Sneevliet glaubt, dass sich die Menschen ohne das Verbot an einem Ort versammelt hätten, anstatt sich in kleineren Gruppen über die Stadt zu verteilen, was es für die Bereitschaftspolizei, die an den Umgang mit Fußballmobs gewöhnt ist, einfacher gemacht hätte.

"Und zweitens", sagt er, "hat die Erlaubnis für Maccabi-Hooligans, zwei Tage lang durch die Straßen zu ziehen und die Menschen einzuschüchtern, die Bedingungen geschaffen, unter denen die Gewalt gedeihen konnte.

Personen mit Wassermelonen-Kippah und Keffiyeh bei einer Versammlung am Monument des jüdischen Widerstands.
Personen mit Wassermelonen-Kippah und Keffiyeh bei einer Versammlung am Monument des jüdischen Widerstands. Evelyn Ann-Marie Dom

Bei einer Versammlung am Denkmal des jüdischen Widerstands erklärt Malachi, der Mitglied eines antizionistischen jüdischen Kollektivs in den Niederlanden, ist, dass er sich sicher fühle: "Am unsichersten habe ich mich gefühlt, als die Amsterdamer Bürgermeisterin Halsema einen Erlass herausgab, dass Demonstrationen abgesagt werden und Menschen jederzeit von der Polizei durchsucht werden können."

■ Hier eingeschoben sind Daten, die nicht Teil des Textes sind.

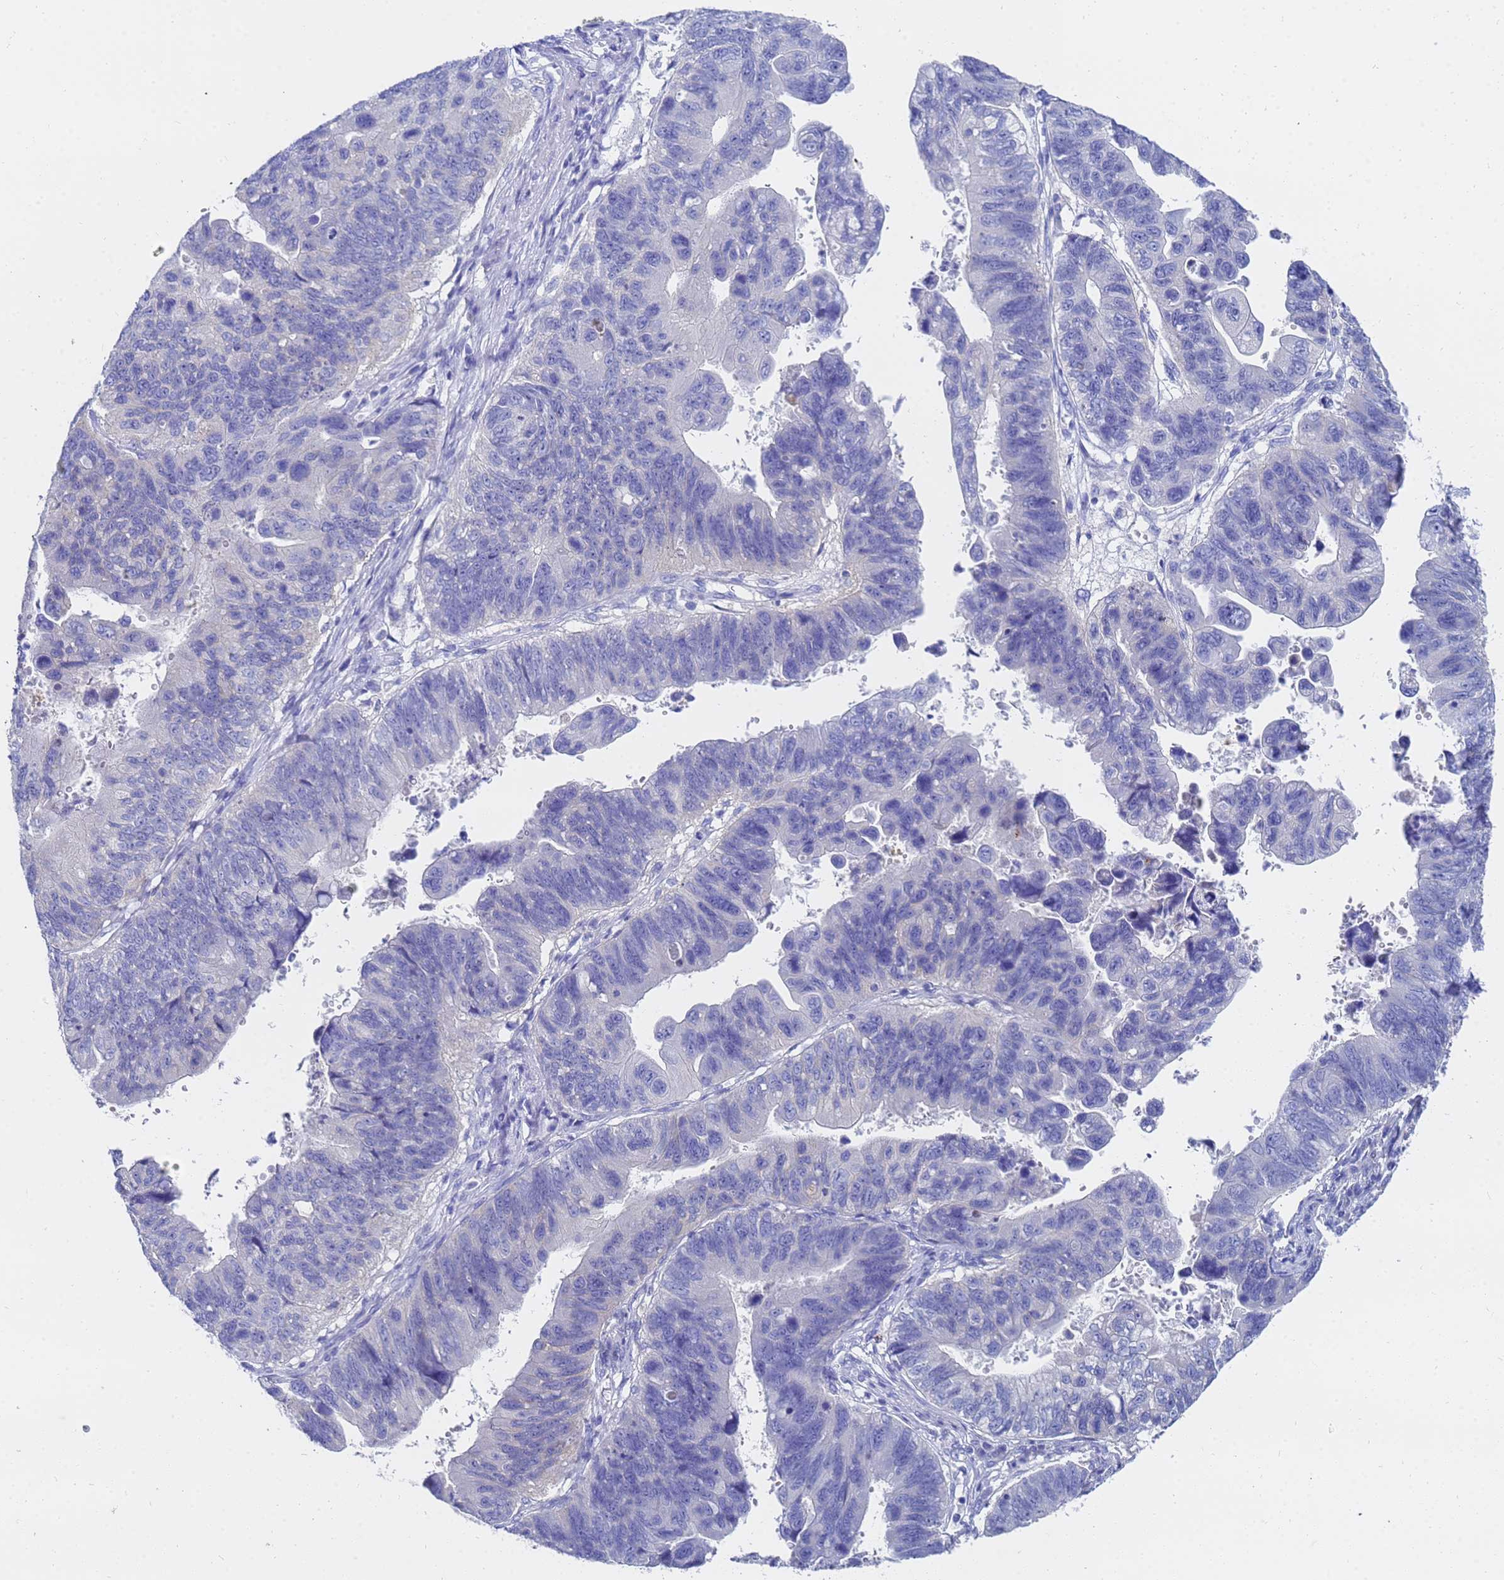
{"staining": {"intensity": "negative", "quantity": "none", "location": "none"}, "tissue": "stomach cancer", "cell_type": "Tumor cells", "image_type": "cancer", "snomed": [{"axis": "morphology", "description": "Adenocarcinoma, NOS"}, {"axis": "topography", "description": "Stomach"}], "caption": "Immunohistochemistry photomicrograph of stomach cancer stained for a protein (brown), which exhibits no expression in tumor cells.", "gene": "C2orf72", "patient": {"sex": "male", "age": 59}}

Malachi trug eine Keffiyeh und eine Wassermelonen-Kippah. Die Wassermelone, die die gleichen Farben wie die palästinensische Flagge hat, dient als Symbol der Solidarität. "Das (Risiko, aufgrund des Demonstrationsverbots von der Polizei ins Visier genommen zu werden, A.d.R) hat mehr als alles andere, was passiert ist, dazu geführt, dass ich mich mit meiner Wassermelonen-Kippah und Keffiyeh weniger sicher gefühlt habe."